Nell’ottobre 1913, riaperte le urne elettorali, si constata un evidente calo della maggioranza Giolittiana. Dopo alcuni insuccessi legislativi il 21 marzo 1914 Giovanni Giolitti è costretto a dimettersi. Dal punto di vista storico termina quel periodo definito come “età giolittiana“, che va dal 1901 al 1914.
Quinto Governo
Allo scoppio del primo conflitto mondiale, lo statista non è al governo, fa comunque di tutto per influenzarlo. Esso deve mantenere una posizione neutrale rispetto alle posizioni aggressive degli altri membri della triplice alleanza.
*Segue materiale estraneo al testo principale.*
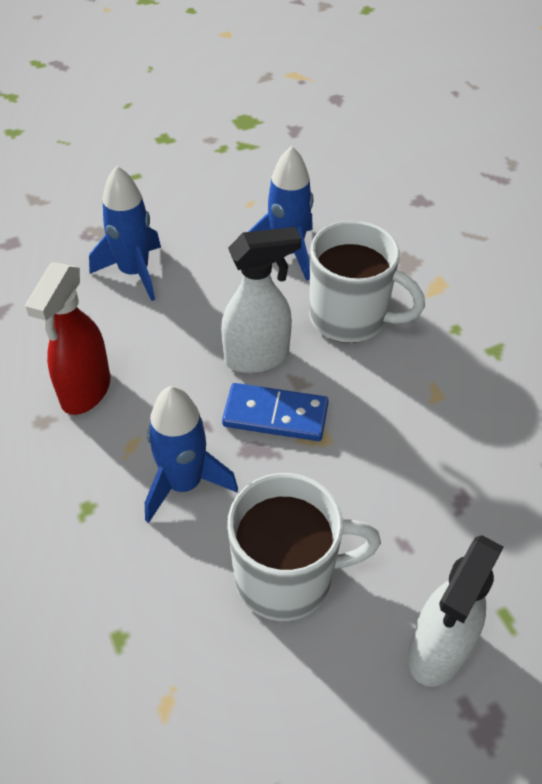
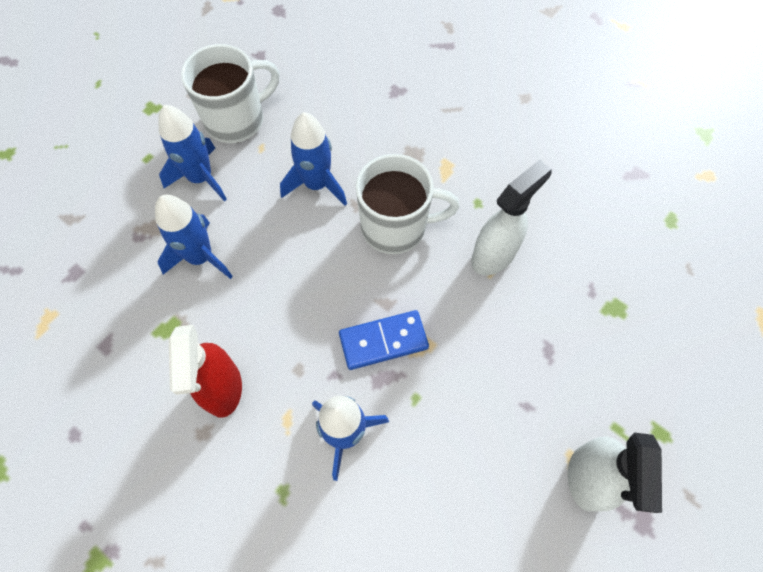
camera: 25 degrees left, 15 degrees up
white spray bottle [221,227,301,373] -> white spray bottle moved to [471,160,552,275]
white mug [227,473,381,621] -> white mug moved to [181,44,280,143]
none -> blue rocket [158,105,227,202]

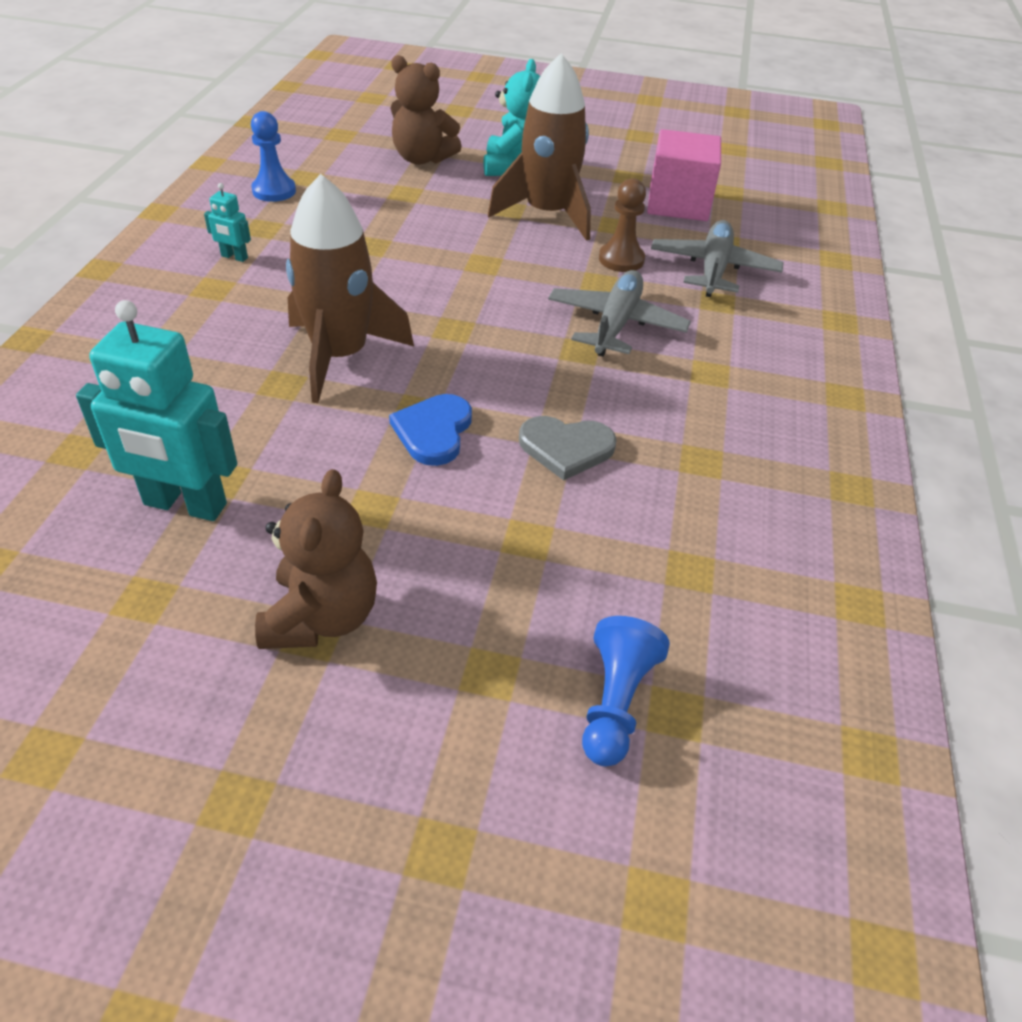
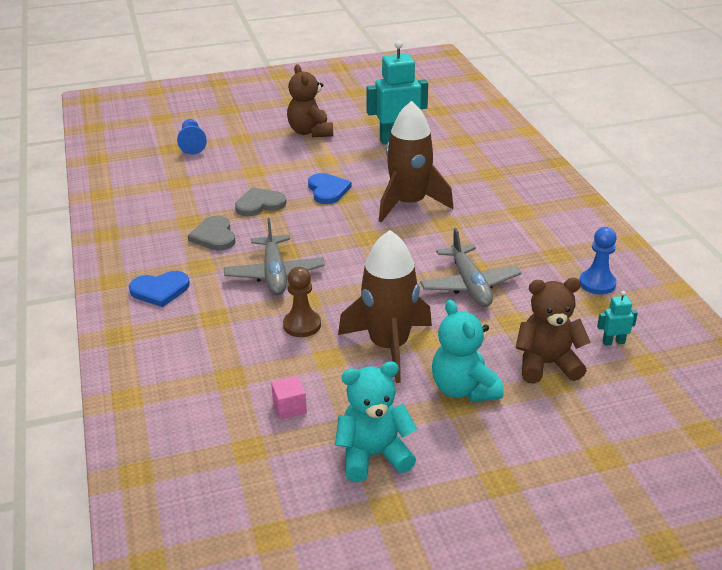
camera: 155 degrees right, 10 degrees down
turquoise robot [204,183,251,262] -> turquoise robot moved to [597,291,638,346]
pink cube [647,129,721,221] -> pink cube [271,376,307,420], size x0.46
grey plane [651,220,783,297] -> grey plane moved to [420,228,522,307]
none -> blue heart [129,271,190,307]
none -> grey heart [188,216,235,251]
none -> turquoise teddy bear [335,361,417,482]

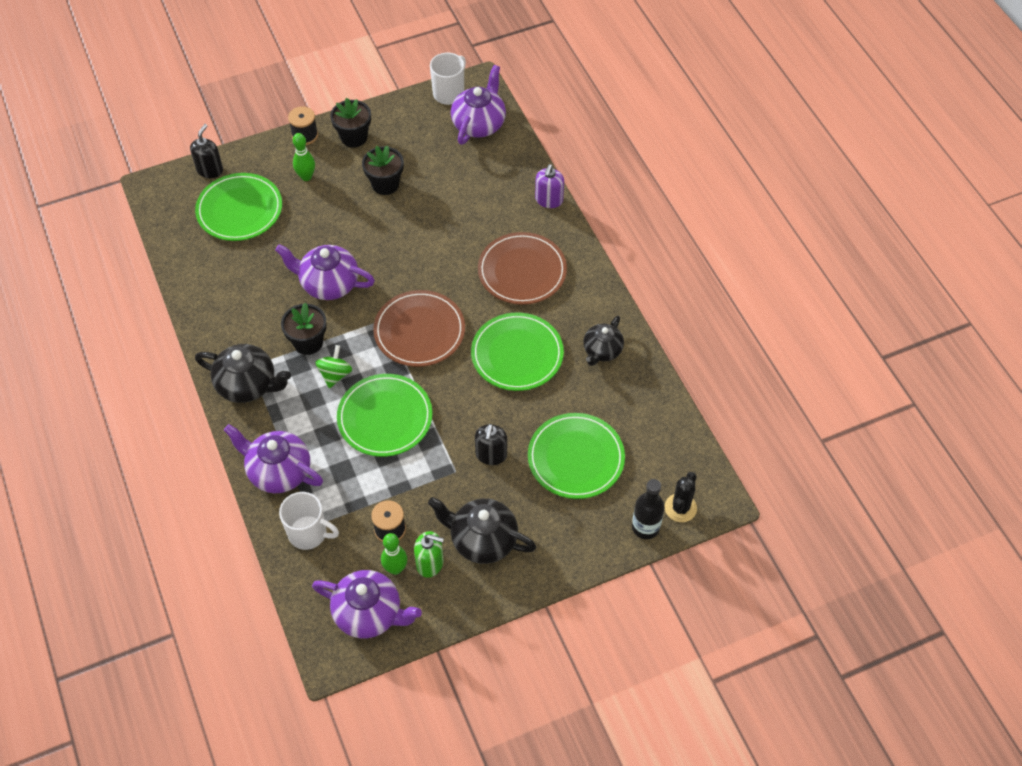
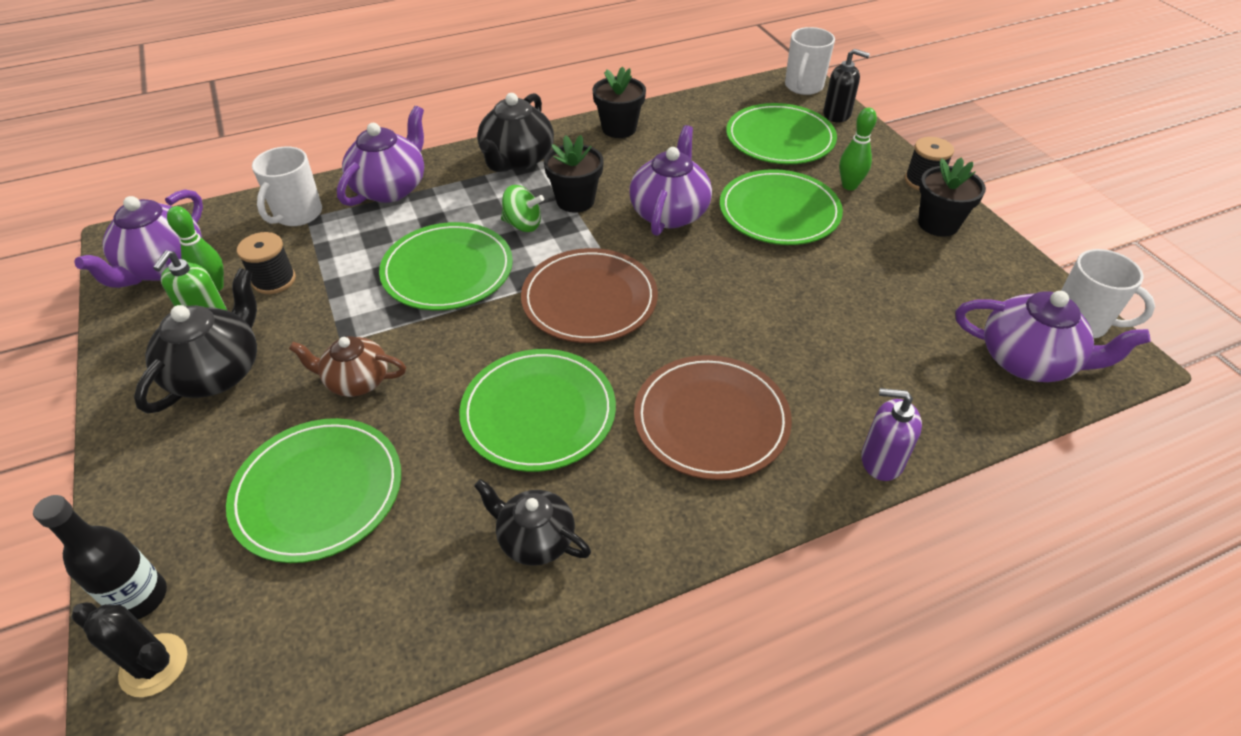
camera: 90 degrees right, 10 degrees down
black flower pot [362,146,404,195] -> black flower pot moved to [592,66,646,138]
black soap dispenser [475,424,507,465] -> brown teapot [289,336,406,397]
none -> green plate [720,169,843,245]
none -> white mug [785,27,835,95]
Il governo si divide tra interventisti e neutralisti, e grazie ad una serie di accorgimenti politici “Giolittiani” il giorno il 24 maggio dello stesso anno, lo Stato Italiano è in guerra contro l’Austria che è in teoria suo alleato. Giolitti è indicato come traditore del pensiero nazionale da parte dell’opposizione.
Il giorno 15 giugno 1920 lo statista inizia quello che è riconosciuto come il suo quinto governo. La politica adottata nei confronti delle agitazioni sociali è la medesima di quella dei governi precedenti. La forte crisi post-bellica crea nuovi contrasti tra le varie classi sociali; emergono i fascisti di Benito Mussolini. La questione della liberazione della città di Fiume che è emersa durante il primo conflitto mondiale si chiude definitivamente. Alcuni emendamenti Giolittiani deteriorano indissolubilmente i rapporti tra lo Statista e la monarchia.
Il 4 luglio 1921 è la data dell’ultimo giorno di Giolitti come capo del Governo Italiano. Si ritira in quel di Cavour, cittadina in provincia di Torino, durante l’ascesa del fascismo. Molti dei suoi fedelissimi lo rivogliono a Roma per difendere le idee liberarli da lui instaurate.
Contro il fascismo e morte
A partire del 1925, grazie anche alla “scomparsa” di Giacomo Matteotti del 10 giugno 1924, esce progressivamente dalla vita politica schierandosi comunque contro il neo-governo fascista. Giovanni Giolitti muore nella sua casa di Cavour nella notte del giorno 17 luglio 1928, all’età di 86 anni.